Rem Koolhaas poursuit sa réflexion sur Dubaï
Comme Abou Dhabi, Dubaï veut devenir un fleuron de la culture mondiale. L'émirat a confié au Vitra Design Museum et à Rem Koolhaas une exposition sur la «construction d'une culture pour le 21e siècle».
Le monde a les yeux rivés sur Pékin et ses nouvelles réalisations architecturales pharaoniques – ou plutôt impériales. Mais un autre point du globe attire et attirera encore longtemps les bâtisseurs des temps modernes: Dubaï, un des sept émirats de la Fédération des Emirats arabes unis.
Entre Pékin et les anciens déserts du Golfe persique, la course au gigantisme semble infinie: le plus grand aéroport du monde est-il à peine terminé d’un côté (Pékin), que s’ouvre le chantier du futur plus grand de l’autre (Dubaï)…
C’est sur la construction, en cours, d’une nouvelle «culture du 21e siècle» que le Vitra Design Museum de Weil am Rhein (Allemagne) se penche jusqu’à mi-septembre. Les deux commissaires, le Palestinien Jack Persekian et surtout Rem Koolhaas, architecte et théoricien hollandais, sont des stars dans leur domaine.
Tout ou presque a déjà été écrit sur les «méga» projets des cheiks, leurs tours qui pivotent automatiquement pour suivre les rayons du soleil, leurs gratte-ciel qui n’arrêtent pas de pousser, leurs fausses îles et leurs vrais dollars. Mais on pouvait attendre de Rem Koolhaas, jamais avare de provocation, quelque nouvelle perspective.
Trop hétéroclite
Malheureusement, même si ce n’est pas rien, la liste des superlatifs d’arrête à «intéressant». Est-ce le fait du commanditaire – une organisation étatique nommée «Dubai Culture & Arts Authority» créée au début de l’année et dirigée par Michael Schindhelm, ancien directeur du théâtre de Bâle?
Ou est-ce parce que Koolhaas et son agence OMA (Office for Metropolitan Architecture, bureau pour une architecture métropolitaine fondé en 1975) ont déjà livré leur pensée sur le développement des émirats, lors de la Biennale de Venise en 2006, puis sous forme d’ouvrage «Al Manakh» en 2007?
Quoi qu’il en soit, le mélange d’éléments exposés reste trop hétéroclite pour constituer un regard nouveau. Il y a par exemple sept photographes, dont la fille de l’architecte hollandais, Charlie Koolhaas, qui remplit des salles d’images imprimées sur tissu et suspendues en rangs serrés, et trois réalisateurs présentant des courts métrages.

....

Recopiez tel quel le passage de l'article sur Dubaï qui va de « Le monde a les » à « dans leur domaine. », ces mots compris.

....

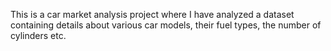 This is a car market analysis project where I have analyzed a dataset containing details about various car models, their fuel types, the number of cylinders etc.
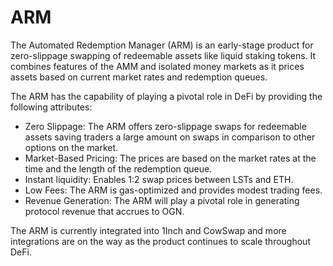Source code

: # ARM

The Automated Redemption Manager (ARM) is an early-stage product for zero-slippage swapping of redeemable assets like liquid staking tokens. It combines features of the AMM and isolated money markets as it prices assets based on current market rates and redemption queues.&#x20;

The ARM has the capability of playing a pivotal role in DeFi by providing the following attributes:

* Zero Slippage: The ARM offers zero-slippage swaps for redeemable assets saving traders a large amount on swaps in comparison to other options on the market.
* Market-Based Pricing: The prices are based on the market rates at the time and the length of the redemption queue.&#x20;
* Instant liquidity: Enables 1:2 swap prices between LSTs and ETH.
* Low Fees: The ARM is gas-optimized and provides modest trading fees.
* Revenue Generation: The ARM will play a pivotal role in generating protocol revenue that accrues to OGN.

The ARM is currently integrated into 1Inch and CowSwap and more integrations are on the way as the product continues to scale throughout DeFi.&#x20;

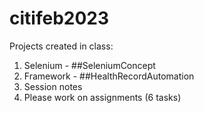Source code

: # citifeb2023
Projects created in class: 
1. Selenium - ##SeleniumConcept
2. Framework - ##HealthRecordAutomation
3. Session notes 
4. Please work on assignments (6 tasks)


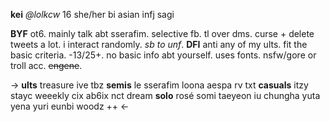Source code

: **kei** *@lolkcw*
16 she/her bi asian infj sagi 

**BYF** ot6. mainly talk abt sserafim. selective fb. tl over dms. curse + delete tweets a lot. i interact randomly. *sb to unf*.
**DFI** anti any of my ults. fit the basic criteria. -13/25+. no basic info abt yourself. uses fonts. nsfw/gore or troll acc. ~~engene~~.

-> **ults** treasure ive tbz **semis** le sserafim loona aespa rv txt **casuals** itzy stayc weeekly cix ab6ix nct dream **solo** rosé somi taeyeon iu chungha yuta yena yuri eunbi woodz ++ <-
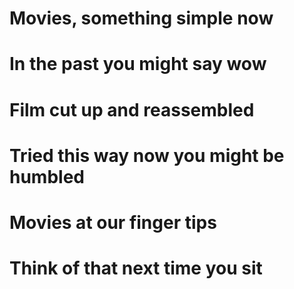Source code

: # Movies, something simple now
# In the past you might say wow
# Film cut up and reassembled
# Tried this way now you might be humbled 
# Movies at our finger tips
# Think of that next time you sit
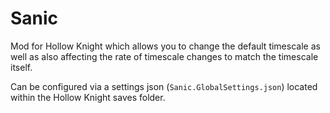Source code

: # Sanic

Mod for Hollow Knight which allows you to change the default timescale as well 
as also affecting the rate of timescale changes to match the timescale itself.

Can be configured via a settings json (`Sanic.GlobalSettings.json`) located
within the Hollow Knight saves folder.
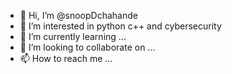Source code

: - 👋 Hi, I’m @snoopDchahande
- 👀 I’m interested in python c++ and cybersecurity
- 🌱 I’m currently learning ...
- 💞️ I’m looking to collaborate on ...
- 📫 How to reach me ...

<!---
snoopDchahande/snoopDchahande is a ✨ special ✨ repository because its `README.md` (this file) appears on your GitHub profile.
You can click the Preview link to take a look at your changes.
--->
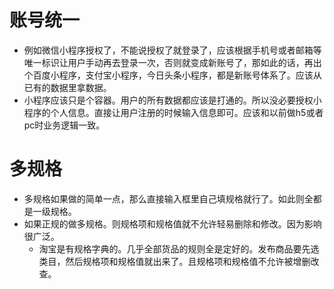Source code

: # 账号统一
* 例如微信小程序授权了，不能说授权了就登录了，应该根据手机号或者邮箱等唯一标识让用户手动再去登录一次，否则就变成新账号了，那如此的话，再出个百度小程序，支付宝小程序，今日头条小程序，都是新账号体系了。应该从已有的数据里拿数据。
* 小程序应该只是个容器。用户的所有数据都应该是打通的。所以没必要授权小程序的个人信息。直接让用户注册的时候输入信息即可。应该和以前做h5或者pc时业务逻辑一致。

# 多规格
* 多规格如果做的简单一点，那么直接输入框里自己填规格就行了。如此则全都是一级规格。
* 如果正规的做多规格。则规格项和规格值就不允许轻易删除和修改。因为影响很广泛。
    - 淘宝是有规格字典的。几乎全部货品的规则全是定好的。发布商品要先选类目，然后规格项和规格值就出来了。且规格项和规格值不允许被增删改查。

....

◆ Réponse à l'exercice ◆
Le monde a les yeux rivés sur Pékin et ses nouvelles réalisations architecturales pharaoniques – ou plutôt impériales. Mais un autre point du globe attire et attirera encore longtemps les bâtisseurs des temps modernes: Dubaï, un des sept émirats de la Fédération des Emirats arabes unis.
Entre Pékin et les anciens déserts du Golfe persique, la course au gigantisme semble infinie: le plus grand aéroport du monde est-il à peine terminé d’un côté (Pékin), que s’ouvre le chantier du futur plus grand de l’autre (Dubaï)…
C’est sur la construction, en cours, d’une nouvelle «culture du 21e siècle» que le Vitra Design Museum de Weil am Rhein (Allemagne) se penche jusqu’à mi-septembre. Les deux commissaires, le Palestinien Jack Persekian et surtout Rem Koolhaas, architecte et théoricien hollandais, sont des stars dans leur domaine.